Ok, guys... I'm stuck again...

Considering this:
hfe = 255
RE3 = RE4 = 200 Ω
RC3 = 2 kΩ
hie = 3 kΩ

I have drew the equivalent hybrid model for the mirrored current source, have split it into two parts, and already solved the input impedance for the left part (Ry, marked in red) that returned me about 1.05kΩ, but now I'm struggling to solve for the output impedance (not input, as I have typed before) for the right side of the mirrored current source!

I'm trying to start by writing IB in terms of Ix but I'm not sure about this.

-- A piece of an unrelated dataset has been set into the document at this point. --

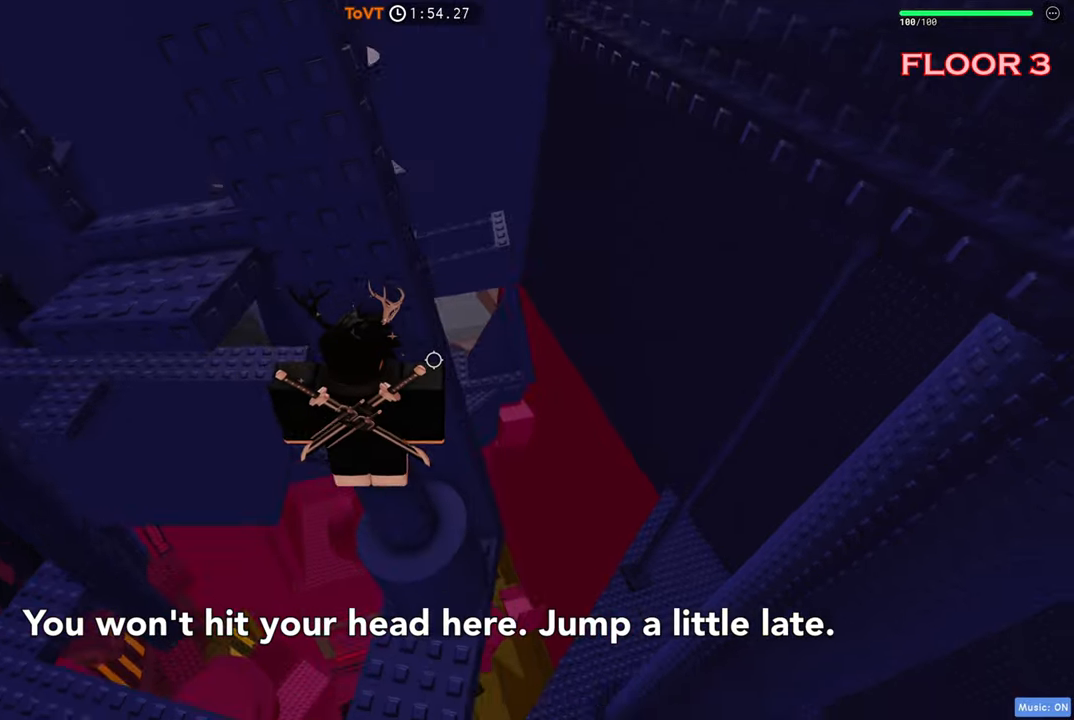
{"keys": ["d", "w"], "events": [[33, "a", "down"], [116, "space", "down"], [266, "space", "up"], [283, "w", "down"], [416, "a", "up"], [466, "d", "down"]]}
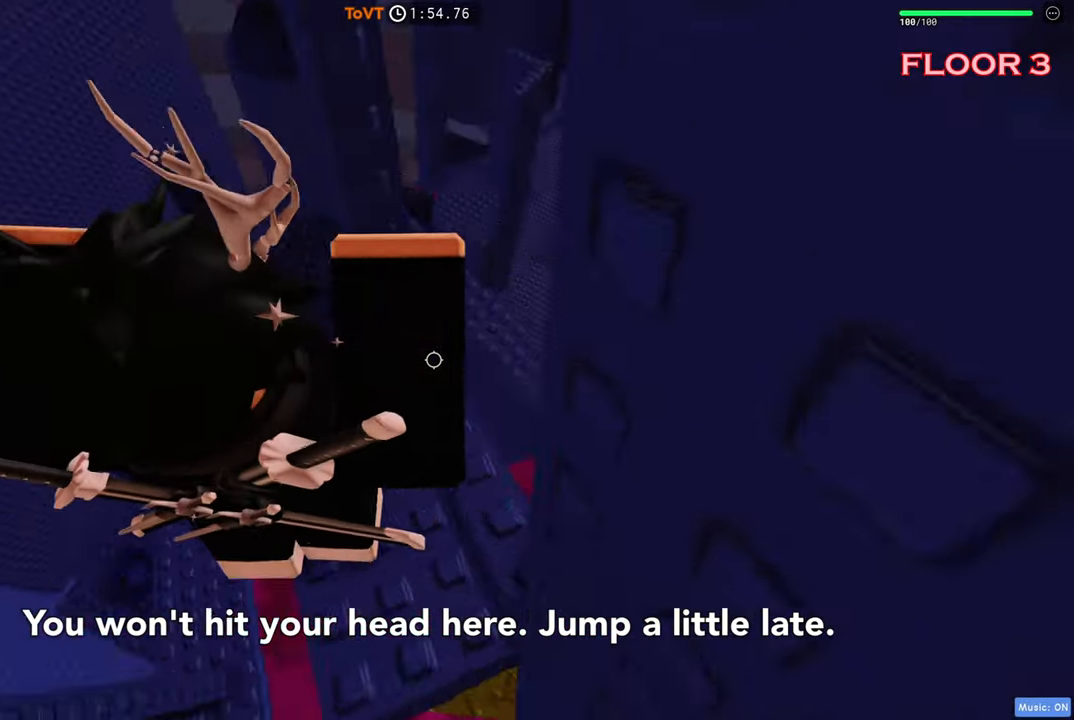
{"keys": [], "events": [[83, "w", "up"], [100, "d", "up"], [266, "d", "down"], [283, "w", "down"], [333, "d", "up"], [350, "w", "up"]]}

I'm considering the following:

IB and Ix are flowing out of the GND node while IE is flowing into that same node. So, can I write the following:

IE = IB + Ix??? But I think this leads me nowhere because:

IB = IE - Ix <=> IB = (hfe + 1)*IB + Ix <=> 1 = (hfe + 1) + Ix... ???

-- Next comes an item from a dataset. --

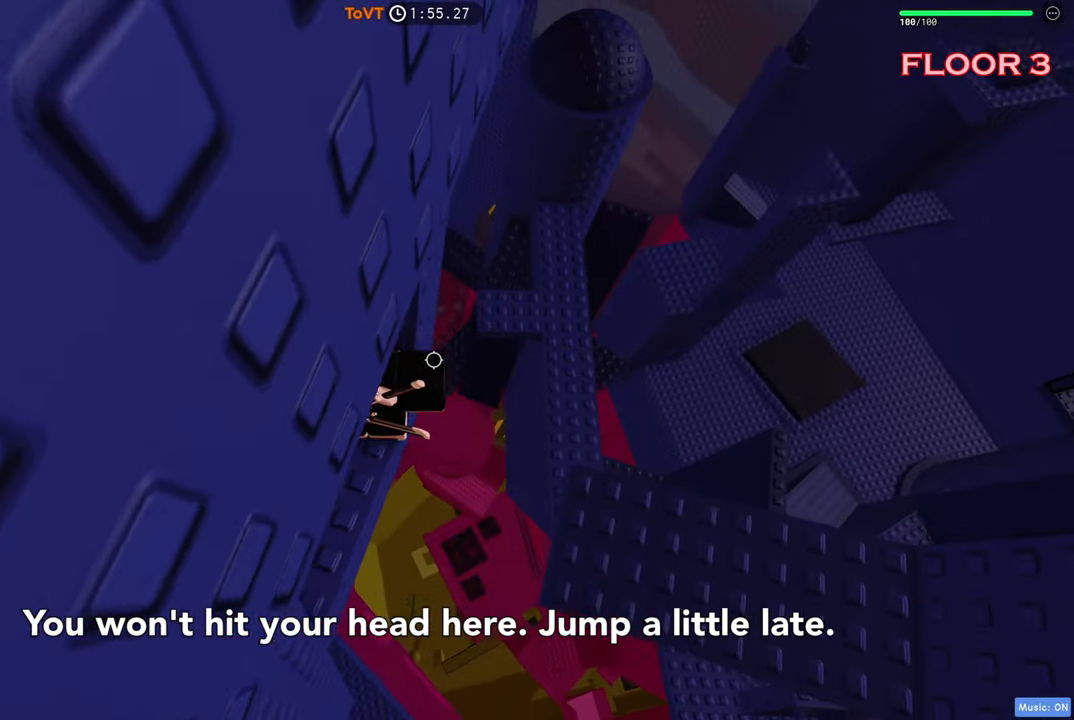
{"keys": ["d"], "events": [[133, "d", "down"], [300, "space", "down"], [483, "space", "up"]]}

Then I tried to go for the current divider in the parallel of ( (Ry + hie4) || RE4 ) using the current Ix but also here I'm not sure if the current flowing through Ry is the same as the current flowing through hie4 but if this is correct:

IB =( RE4 / ( (Ry + hie) || RE4 ) ) * Ix

Ix = ( ( (Ry + hie) || RE4 ) / RE4 ) * IB

If Ix is correct, I'm trying now to sort out for Vx but I just don't know where to take Vx out from!!!

 

First are you sure that Ry is 1.05kΩ. From what I see Ry = (RE3 + hie3/(hfe + 1)) || Rc3 = (200Ω+ 11.7Ω)||2kΩ = 191.4Ω.
Also notice that Ry is in series with hie4 and do not forget about KVL.

 

Ok, I've attached my work for the left part of the mirrored current source.

Can you check it please?

Note:

In the attached picture, I called Ry as Rx...

 

Ok, probably my symbolic calcs are not correct, despite the fact that I also typed wrongly the RE3 of the denominator of the equation in the above attached picture. I should have typed 0.2 and I typed 2.2 but even if I redo the calcs I get 2 kΩ.

Also, I messed up in the today's first post. I mean I need to know the output impedance of the right side of the current mirror, not the input impedance!
So, to make things clear I need the input impedance of the left side of the mirrored current source and the output impedance of the right side of the mirrored current source!

 

Oh, yes... I have used RE3 as 2.2 kΩ in my calcs which is wrong... If I use 200 Ω, Ry is in fact ≅192 Ω.

Thank God, at least this Ry is correct! Let me inspect your tip @Jony130, for the other part od the circuit.

 

But this time do not forget to include hoe in your calculation. Because if hoe = 0S then Vx/Ix = ∞

 

But this time do not forget to include hoe in your calculation. Because if hoe = 0S then Vx/Ix = ∞

You mean for the right side of the circuit?

 

Yes, for the right side.

 

Ok, I think I made a mistake in the post where I told about Ix current.

Correcting my previous expression:
IB = ( Ix * RE4) / ( hie4 + Ry + RE4)
Ix = ( (hie+Ry+RE4) / RE4) * IB.

Now I'm trying for Vx.

Edited;
Is there any chance that Vx is:

 

PsySc0rpi0n #2
....But now, as I don't know the transistor gain, I'm not sure if I'm supposed to assume a gain of 100 or 200....
I apologize. Before you take the final decision, I will come back a little bit ago. This will be useful in the future. That calculation Beta_DC. BF>=<Beta_DC>=<Beta_AC !!!

 

Morning @Bordodynov ...

I'm using LTSpice's 2N2222A hfe which is 255 which pretty much matches the "bf" you have in the circuit! But the most important is to check my equation or how can I do it! @Jony130 suggested me the KVL but I'm not yet getting there!

 

For the calculations you must use Beta_AC.
bf=255.9
Ic
Beta_AC=173.715
Beta_DC=2.062636mA/12.257849uA=168.271

 

I have been using the value of 255 for my calcs and the results have been consistent so far. I just wanted to know if my equations for Ix and Vx are fine or not. I'll handle simulations with LTSpice later!

 

PsySc0rpi0n.
I did some calculations. In particular, I made a calculation of the dynamic resistance of the current mirror. And I brought an equivalent circuit of the current mirror. This manual calculation. I'm too lazy to do it manually. You have to do it yourself. The calculations substitute dynamic resistance of the current mirror instead of the current driving resistor Ree. So far, it turned out not very accurate, but it is adequate for practice (13%).